Tracy Kidder’s Mountains Beyond Mountains  tells the story of how Paul Farmer, a Harvard professor of health who finds his vocation fighting AIDS and TB in impoverished communities in Haiti, and who sleeps no more than a couple of hours a night because, as he tells Kidder, while he’s sleeping, people are dying. This is also true in today’s coronavirus pandemic with nurses and doctors taking the brunt of working with sick patients 24 hours a day.

Pandemics bring out the best and worst in people. I am not joining the panic buying which to me is inconsiderate when people with money stack up their trolleys with food without a thought of others who will be left behind. Have enough but no more.

At a recent meeting in Pagcor what was foremost in our minds was just how much rice and water to distribute to the poor. Very much and yet not enough if we think how many poor there are who will not be able to eat when food becomes impossible to get. The communities will divide themselves in a menace that brings out the best and worst in people.

There are stories of this division of those who will think more of helping others first and only then will turn to their own.

Writers have used the behavior of human beings in pandemics.

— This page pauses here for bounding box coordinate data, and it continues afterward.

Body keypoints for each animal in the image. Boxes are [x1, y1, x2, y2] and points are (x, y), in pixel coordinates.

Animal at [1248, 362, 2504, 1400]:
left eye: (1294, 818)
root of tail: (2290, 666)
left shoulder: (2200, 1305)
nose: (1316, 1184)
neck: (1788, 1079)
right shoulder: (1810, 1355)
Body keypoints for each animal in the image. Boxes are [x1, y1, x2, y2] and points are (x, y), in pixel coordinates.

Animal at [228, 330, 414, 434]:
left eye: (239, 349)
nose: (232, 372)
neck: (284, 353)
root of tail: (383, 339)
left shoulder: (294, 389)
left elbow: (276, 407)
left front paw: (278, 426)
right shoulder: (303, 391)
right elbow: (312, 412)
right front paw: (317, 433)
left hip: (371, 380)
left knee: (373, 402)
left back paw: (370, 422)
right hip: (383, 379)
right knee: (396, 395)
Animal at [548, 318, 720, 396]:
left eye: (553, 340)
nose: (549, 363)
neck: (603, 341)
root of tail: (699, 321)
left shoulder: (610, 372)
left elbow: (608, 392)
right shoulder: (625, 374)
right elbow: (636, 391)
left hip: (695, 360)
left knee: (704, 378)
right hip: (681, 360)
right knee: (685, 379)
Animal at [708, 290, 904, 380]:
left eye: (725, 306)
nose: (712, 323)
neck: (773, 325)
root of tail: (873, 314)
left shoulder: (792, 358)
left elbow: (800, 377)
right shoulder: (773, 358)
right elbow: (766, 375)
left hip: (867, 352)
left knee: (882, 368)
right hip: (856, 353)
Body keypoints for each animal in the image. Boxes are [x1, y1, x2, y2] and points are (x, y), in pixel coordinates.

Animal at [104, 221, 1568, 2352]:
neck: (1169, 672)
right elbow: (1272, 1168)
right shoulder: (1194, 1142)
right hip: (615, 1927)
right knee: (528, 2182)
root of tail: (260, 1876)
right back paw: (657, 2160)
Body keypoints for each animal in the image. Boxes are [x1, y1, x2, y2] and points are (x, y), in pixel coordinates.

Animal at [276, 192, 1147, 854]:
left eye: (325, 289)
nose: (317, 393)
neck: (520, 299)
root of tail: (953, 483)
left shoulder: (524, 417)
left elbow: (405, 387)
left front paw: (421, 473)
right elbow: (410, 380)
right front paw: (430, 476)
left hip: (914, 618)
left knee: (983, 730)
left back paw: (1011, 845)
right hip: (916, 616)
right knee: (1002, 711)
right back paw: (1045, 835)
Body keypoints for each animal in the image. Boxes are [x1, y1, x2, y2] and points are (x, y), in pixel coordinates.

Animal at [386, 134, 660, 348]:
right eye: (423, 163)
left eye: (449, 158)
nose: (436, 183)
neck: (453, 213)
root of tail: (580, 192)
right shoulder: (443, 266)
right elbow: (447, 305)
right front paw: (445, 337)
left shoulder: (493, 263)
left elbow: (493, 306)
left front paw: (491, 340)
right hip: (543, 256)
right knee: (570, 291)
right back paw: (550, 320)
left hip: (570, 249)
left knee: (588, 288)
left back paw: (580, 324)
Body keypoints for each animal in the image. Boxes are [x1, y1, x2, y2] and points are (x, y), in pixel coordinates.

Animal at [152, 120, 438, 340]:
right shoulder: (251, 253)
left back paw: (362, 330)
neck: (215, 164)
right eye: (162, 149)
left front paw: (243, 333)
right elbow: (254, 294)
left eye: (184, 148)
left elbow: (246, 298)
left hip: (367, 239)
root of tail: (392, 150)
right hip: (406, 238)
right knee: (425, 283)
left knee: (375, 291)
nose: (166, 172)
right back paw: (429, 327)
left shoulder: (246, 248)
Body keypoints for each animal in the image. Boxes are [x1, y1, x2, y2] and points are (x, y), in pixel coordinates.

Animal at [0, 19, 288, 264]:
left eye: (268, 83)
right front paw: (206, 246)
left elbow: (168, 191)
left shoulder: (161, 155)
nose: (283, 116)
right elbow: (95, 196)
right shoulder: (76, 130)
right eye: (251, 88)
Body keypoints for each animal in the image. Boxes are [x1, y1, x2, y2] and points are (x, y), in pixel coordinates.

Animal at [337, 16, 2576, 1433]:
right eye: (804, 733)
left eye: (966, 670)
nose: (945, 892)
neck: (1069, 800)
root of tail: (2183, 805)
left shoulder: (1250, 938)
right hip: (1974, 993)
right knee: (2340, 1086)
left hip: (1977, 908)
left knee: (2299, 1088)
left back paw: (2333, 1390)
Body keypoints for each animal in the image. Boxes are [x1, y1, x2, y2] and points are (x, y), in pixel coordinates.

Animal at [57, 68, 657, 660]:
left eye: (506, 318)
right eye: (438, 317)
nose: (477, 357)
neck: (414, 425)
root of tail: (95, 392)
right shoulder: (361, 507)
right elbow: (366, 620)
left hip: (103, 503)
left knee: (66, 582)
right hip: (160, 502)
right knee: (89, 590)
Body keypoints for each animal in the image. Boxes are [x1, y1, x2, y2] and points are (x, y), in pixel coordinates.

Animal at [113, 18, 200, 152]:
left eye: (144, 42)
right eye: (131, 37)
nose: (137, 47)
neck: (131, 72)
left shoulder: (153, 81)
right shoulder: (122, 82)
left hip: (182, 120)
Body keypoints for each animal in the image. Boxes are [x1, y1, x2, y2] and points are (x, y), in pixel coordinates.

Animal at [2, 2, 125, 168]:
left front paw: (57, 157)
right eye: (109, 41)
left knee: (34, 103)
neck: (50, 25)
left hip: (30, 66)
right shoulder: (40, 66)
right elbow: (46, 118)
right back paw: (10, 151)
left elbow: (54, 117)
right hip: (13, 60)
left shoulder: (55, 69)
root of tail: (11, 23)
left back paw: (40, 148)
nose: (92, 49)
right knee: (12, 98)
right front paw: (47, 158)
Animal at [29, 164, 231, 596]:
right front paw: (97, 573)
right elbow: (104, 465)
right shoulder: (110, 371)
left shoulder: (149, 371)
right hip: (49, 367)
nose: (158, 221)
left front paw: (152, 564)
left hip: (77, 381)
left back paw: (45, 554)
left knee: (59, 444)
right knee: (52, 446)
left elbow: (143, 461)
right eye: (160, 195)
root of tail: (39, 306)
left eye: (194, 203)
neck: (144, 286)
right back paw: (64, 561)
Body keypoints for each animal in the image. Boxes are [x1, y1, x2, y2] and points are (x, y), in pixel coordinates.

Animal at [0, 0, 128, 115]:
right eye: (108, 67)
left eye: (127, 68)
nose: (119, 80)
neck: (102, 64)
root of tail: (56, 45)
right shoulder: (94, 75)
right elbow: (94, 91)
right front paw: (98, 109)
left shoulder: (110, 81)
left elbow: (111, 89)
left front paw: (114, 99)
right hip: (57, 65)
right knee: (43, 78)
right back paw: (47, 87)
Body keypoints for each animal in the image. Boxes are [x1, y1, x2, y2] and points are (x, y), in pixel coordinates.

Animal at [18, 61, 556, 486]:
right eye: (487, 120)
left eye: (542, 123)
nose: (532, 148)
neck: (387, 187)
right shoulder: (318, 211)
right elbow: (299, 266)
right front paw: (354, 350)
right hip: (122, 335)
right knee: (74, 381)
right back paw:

Philip Roth’s novel Nemesis is one. “Polio is on the prowl in Newark in the summer of 1944, and teacher Bucky Cantor’s girlfriend begs him to leave the city for the polio-free summer camp where she is working. Duty obliges him to stay with the kids in his charge, however, and when he finally does reach the camp, the disease follows him.”

Another exception is Pale Horse, Pale Rider, Katherine Anne Porter’s jewel of a novel based on her experience of falling ill during the 1918 flu pandemic. Fifty million died – but she did her writerly duty, and gave us a glimpse of the suffering behind that number. Above all, she managed to convey the grief and in some cases the guilt of survivors who woke into “the dead cold light of tomorrow.”

We now have examples to verify that the coronavirus is pandemic. It is not just confined to animals but are spread from person to person. Not all pathogens acquire the ability to spread easily between humans, but if they do, then a pandemic – an epidemic that encompasses several countries or continents.